Helen of Sinope was a daughter of the Bekiary family in 18th century Sinope, in modern-day Turkey. She was a virgin martyr and is commemorated by the Eastern Orthodox Church on 1 November.

==Life and Martyrdom==
Helen was a 15-year old Greek Christian, living with her family in the Christian enclave at Sinope. One day her mother sent her out to buy embroidery thread from a shop in Kryonas. Ukuzoglu Pasha, the Ottoman Turkish governor of Sinope, saw her in the street and ordered for her to be brought to his residence. Ukuzoglu then attempted to rape her two or three separate occasions, but was pushed back by an unseen force. After this happened, Helen escaped and returned home.

Ukuzoglu then summoned the Sinope Council of Elders and threatened the Christian community of Sinope with death, unless Helen was brought to him. The Christian leaders gathered at the Greek School of Sinope and persuaded Helen’s father to return her to the Ukuzoglu, who unsuccessfully tried to rape her repeatedly. Throughout this ordeal, Helen recited the Six Psalms and other prayers. Ukuzoglu then sent Helen to prison, where she was tortured and killed by having two nails driven into her skull and then being beheaded.

==Body and Relics==
After her death, the jailers put Helen's body in a sack and threw it into the Black Sea. However, the sack floated away with what was described as a heavenly light shining on it. The body floated until it reached Geai, where it sunk at the bottom of the sea.

According to Orthodox Resources, a light coming from the bottom of the sea alerted a crew of Greek sailors to Helen's resting place. Expecting to find gold, the sailors dove down to the source of the light and found the sack. After they retrieved her remains, a divine revelation showed them to be a source of healing.
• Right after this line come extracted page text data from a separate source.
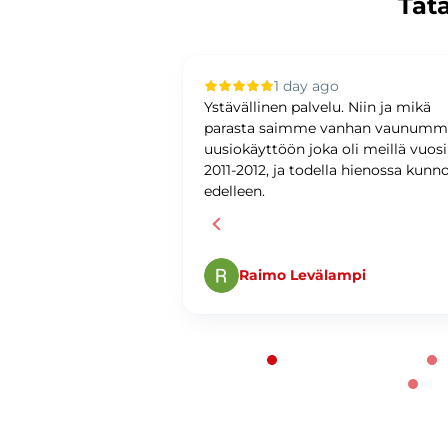
Tätä
 ago
1 day ago
upilla oli sujuvaa ja
Ystävällinen palvelu. Niin ja mikä
ystävällinen ja
parasta saimme vanhan vaunum
antunteva. Asiat
uusiokäyttöön joka oli meillä vuos
ti ja
2011-2012, ja todella hienossa kunn
edelleen.
Raimo Levälampi
Page 1 of 60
Helen's body was sent to Russia, but her head was returned to Sinope, where it was venerated in the Church of the Panagia. The relic was said to be a source of miracles, especially for those suffering from headaches. After the Greek genocide and population exchange, the Greeks of the city were driven away in 1924, but the leader of the community, Christos Kafaropoulos, brought the relic with them to Greece. It is venerated today in the Church of Saint Marina in the Ano Toumbas quarter of Thessaloniki.